Top of GIVEN RECORDS

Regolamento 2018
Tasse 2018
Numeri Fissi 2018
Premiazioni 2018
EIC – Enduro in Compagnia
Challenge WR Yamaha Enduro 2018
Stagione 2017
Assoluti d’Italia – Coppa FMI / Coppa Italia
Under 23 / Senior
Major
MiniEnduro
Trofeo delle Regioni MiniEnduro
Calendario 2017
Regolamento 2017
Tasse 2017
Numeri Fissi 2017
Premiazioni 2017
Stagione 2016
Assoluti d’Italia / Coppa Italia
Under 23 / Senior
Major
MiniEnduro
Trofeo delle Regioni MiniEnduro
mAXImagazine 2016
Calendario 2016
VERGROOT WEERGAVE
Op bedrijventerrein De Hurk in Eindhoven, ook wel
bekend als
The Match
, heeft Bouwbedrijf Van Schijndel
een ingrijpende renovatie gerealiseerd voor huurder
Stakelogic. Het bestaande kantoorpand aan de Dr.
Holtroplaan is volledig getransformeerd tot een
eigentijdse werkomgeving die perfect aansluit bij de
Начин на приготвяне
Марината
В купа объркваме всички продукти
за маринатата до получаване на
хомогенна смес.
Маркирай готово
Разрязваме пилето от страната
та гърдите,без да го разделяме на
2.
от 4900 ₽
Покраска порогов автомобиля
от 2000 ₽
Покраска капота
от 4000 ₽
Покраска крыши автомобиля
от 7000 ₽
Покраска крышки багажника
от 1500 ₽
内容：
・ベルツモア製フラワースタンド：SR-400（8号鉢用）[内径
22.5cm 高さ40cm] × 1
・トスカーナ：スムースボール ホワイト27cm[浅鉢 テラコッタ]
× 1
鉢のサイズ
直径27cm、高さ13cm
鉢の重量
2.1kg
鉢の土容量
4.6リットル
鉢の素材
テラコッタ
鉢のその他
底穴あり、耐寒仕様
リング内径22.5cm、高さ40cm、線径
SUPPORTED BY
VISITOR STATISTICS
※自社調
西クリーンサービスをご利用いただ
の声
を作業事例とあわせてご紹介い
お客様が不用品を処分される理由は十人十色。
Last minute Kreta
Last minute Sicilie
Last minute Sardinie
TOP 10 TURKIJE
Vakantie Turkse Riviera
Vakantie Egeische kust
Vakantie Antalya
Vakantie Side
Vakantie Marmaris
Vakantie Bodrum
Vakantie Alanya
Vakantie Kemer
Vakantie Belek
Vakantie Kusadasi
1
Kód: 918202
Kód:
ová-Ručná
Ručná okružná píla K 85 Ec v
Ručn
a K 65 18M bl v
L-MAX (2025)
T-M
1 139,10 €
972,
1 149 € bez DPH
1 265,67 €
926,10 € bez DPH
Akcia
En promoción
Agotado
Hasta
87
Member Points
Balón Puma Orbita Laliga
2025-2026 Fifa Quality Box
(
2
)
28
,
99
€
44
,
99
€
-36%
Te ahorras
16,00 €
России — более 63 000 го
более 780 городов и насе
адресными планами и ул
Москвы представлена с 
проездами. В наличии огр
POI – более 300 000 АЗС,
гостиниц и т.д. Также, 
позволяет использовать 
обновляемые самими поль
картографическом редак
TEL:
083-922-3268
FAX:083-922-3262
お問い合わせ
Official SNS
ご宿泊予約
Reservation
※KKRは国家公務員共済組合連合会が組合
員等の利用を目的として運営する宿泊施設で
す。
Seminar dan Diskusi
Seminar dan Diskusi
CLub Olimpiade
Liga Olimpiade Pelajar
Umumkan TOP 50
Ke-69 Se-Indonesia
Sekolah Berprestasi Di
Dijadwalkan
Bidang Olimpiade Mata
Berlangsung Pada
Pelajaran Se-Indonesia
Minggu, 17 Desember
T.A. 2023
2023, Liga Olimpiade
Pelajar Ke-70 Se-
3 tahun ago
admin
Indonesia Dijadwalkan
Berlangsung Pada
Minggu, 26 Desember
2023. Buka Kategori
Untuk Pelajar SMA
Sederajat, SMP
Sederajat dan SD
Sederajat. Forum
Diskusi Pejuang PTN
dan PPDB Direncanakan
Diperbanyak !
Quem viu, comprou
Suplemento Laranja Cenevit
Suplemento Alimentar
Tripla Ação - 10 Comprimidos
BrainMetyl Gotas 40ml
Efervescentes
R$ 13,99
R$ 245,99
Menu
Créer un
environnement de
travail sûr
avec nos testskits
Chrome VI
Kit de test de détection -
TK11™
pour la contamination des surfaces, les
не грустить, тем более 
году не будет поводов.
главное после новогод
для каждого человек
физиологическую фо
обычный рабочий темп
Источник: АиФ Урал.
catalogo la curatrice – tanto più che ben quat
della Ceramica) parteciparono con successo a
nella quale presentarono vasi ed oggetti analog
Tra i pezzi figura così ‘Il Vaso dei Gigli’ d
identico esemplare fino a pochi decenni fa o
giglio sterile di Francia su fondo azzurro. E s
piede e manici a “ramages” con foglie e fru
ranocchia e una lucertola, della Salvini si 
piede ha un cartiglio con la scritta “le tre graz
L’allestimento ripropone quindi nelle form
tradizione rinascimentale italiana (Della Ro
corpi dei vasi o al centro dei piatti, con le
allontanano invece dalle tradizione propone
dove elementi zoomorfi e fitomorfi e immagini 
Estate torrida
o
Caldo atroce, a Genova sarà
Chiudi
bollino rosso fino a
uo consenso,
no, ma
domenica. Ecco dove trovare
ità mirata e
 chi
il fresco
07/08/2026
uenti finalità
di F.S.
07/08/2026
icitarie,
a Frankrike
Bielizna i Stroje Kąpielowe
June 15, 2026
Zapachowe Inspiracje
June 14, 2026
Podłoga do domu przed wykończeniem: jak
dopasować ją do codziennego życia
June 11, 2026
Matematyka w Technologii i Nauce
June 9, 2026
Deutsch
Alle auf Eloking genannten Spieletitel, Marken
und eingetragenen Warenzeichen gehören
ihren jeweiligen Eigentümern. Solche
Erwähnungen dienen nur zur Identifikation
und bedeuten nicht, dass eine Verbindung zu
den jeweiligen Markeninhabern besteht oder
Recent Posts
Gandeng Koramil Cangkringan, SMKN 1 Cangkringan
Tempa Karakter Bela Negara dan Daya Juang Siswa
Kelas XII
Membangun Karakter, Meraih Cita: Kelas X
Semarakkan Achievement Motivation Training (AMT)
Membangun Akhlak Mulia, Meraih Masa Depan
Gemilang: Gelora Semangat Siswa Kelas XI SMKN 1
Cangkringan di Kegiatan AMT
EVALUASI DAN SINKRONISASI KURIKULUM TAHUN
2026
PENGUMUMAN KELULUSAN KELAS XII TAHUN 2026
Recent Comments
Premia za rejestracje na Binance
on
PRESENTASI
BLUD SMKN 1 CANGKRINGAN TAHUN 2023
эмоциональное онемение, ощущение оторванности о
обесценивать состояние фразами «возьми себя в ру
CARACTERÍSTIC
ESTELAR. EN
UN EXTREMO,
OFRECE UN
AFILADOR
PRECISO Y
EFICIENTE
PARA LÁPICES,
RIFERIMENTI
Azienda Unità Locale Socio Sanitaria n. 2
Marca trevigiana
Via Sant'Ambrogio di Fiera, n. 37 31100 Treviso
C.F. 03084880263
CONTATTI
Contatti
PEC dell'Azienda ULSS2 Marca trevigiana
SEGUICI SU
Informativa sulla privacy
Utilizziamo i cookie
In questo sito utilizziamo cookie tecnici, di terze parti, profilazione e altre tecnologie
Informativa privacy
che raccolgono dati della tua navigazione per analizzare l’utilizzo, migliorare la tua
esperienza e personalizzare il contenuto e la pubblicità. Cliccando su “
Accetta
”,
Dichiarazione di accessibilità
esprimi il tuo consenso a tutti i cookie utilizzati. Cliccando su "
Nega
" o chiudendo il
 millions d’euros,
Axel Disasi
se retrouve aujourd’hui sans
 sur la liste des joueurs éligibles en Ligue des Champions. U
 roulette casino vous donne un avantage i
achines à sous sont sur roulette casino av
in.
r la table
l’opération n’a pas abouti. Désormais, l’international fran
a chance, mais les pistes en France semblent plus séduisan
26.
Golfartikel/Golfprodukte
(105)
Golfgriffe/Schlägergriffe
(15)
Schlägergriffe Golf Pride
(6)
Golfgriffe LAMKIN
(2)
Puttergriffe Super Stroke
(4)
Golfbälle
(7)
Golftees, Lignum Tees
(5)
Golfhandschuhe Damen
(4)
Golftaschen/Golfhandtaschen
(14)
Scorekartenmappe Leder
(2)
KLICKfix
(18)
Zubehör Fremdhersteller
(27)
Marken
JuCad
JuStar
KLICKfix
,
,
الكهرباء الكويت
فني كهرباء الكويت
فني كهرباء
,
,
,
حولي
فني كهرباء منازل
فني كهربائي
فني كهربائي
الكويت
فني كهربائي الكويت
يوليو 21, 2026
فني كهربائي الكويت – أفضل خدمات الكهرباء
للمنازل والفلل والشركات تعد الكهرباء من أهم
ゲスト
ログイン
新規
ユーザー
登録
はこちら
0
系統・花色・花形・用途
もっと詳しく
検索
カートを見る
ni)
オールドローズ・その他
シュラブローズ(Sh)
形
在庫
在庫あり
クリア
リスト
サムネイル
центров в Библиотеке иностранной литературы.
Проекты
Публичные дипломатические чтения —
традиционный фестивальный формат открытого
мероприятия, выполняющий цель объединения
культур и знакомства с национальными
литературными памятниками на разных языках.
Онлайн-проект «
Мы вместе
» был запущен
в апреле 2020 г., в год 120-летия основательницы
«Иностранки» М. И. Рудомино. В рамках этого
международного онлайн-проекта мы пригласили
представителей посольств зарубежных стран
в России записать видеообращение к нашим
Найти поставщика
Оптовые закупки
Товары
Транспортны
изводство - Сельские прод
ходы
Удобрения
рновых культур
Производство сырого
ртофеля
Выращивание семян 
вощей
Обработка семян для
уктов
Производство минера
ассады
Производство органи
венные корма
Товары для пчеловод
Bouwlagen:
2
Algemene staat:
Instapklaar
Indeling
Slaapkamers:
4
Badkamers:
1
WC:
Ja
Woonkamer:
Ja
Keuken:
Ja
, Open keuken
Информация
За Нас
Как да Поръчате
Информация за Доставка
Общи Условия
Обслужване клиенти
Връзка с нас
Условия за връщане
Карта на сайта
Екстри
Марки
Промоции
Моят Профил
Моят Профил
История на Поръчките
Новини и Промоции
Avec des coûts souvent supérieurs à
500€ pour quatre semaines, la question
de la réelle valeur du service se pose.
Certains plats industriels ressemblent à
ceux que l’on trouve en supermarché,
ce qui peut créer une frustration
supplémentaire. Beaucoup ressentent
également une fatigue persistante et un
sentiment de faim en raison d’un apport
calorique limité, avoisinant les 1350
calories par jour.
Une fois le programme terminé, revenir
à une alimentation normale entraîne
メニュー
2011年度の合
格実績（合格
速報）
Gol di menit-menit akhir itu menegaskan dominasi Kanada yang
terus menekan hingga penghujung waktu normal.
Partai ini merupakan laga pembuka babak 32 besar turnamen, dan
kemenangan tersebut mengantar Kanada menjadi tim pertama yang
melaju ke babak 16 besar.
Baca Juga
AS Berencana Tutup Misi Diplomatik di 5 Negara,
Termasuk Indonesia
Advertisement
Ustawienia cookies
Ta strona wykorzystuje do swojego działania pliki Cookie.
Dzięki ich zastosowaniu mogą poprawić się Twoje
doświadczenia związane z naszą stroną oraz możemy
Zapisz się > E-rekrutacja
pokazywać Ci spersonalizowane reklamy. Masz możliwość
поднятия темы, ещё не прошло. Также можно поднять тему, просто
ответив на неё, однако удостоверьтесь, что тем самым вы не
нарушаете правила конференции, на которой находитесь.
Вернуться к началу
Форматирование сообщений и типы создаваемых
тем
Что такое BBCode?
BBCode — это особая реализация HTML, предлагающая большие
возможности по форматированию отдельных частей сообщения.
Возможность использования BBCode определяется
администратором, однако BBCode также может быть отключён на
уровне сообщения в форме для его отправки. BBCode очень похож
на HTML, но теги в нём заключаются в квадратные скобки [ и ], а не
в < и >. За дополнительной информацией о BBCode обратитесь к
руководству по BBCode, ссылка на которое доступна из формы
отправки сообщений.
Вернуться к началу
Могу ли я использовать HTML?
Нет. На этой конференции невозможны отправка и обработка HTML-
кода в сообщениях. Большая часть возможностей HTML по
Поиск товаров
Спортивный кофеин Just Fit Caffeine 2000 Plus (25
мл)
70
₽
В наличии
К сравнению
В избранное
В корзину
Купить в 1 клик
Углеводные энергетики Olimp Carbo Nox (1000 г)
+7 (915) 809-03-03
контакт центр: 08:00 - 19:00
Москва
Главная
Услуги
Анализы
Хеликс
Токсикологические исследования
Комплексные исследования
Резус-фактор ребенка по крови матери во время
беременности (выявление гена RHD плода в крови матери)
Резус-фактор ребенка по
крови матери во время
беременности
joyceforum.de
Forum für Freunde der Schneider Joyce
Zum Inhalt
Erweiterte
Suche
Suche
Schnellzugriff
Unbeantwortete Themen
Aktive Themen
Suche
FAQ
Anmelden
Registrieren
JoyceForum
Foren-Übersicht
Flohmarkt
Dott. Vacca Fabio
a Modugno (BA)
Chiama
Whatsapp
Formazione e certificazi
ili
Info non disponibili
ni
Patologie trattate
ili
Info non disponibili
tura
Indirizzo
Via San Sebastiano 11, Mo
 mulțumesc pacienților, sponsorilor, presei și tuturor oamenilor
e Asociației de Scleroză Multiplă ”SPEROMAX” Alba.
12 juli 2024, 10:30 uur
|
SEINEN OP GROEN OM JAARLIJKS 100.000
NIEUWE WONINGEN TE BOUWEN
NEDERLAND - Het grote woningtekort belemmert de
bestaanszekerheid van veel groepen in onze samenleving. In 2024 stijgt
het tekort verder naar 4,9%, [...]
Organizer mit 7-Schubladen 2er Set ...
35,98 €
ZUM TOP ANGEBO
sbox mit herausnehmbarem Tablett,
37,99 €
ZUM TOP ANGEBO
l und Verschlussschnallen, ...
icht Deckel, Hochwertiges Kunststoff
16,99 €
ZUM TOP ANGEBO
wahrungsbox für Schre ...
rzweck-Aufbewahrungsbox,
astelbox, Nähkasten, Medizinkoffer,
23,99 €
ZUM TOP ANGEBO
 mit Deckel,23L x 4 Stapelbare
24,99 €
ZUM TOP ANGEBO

Bottom of GIVEN RECORDS

§ **YOUR GOAL**: How many lines in the entries contain the string "сообщений", with case taken into account? Reply with the number alone.

§ **TASK OUTPUT**: 2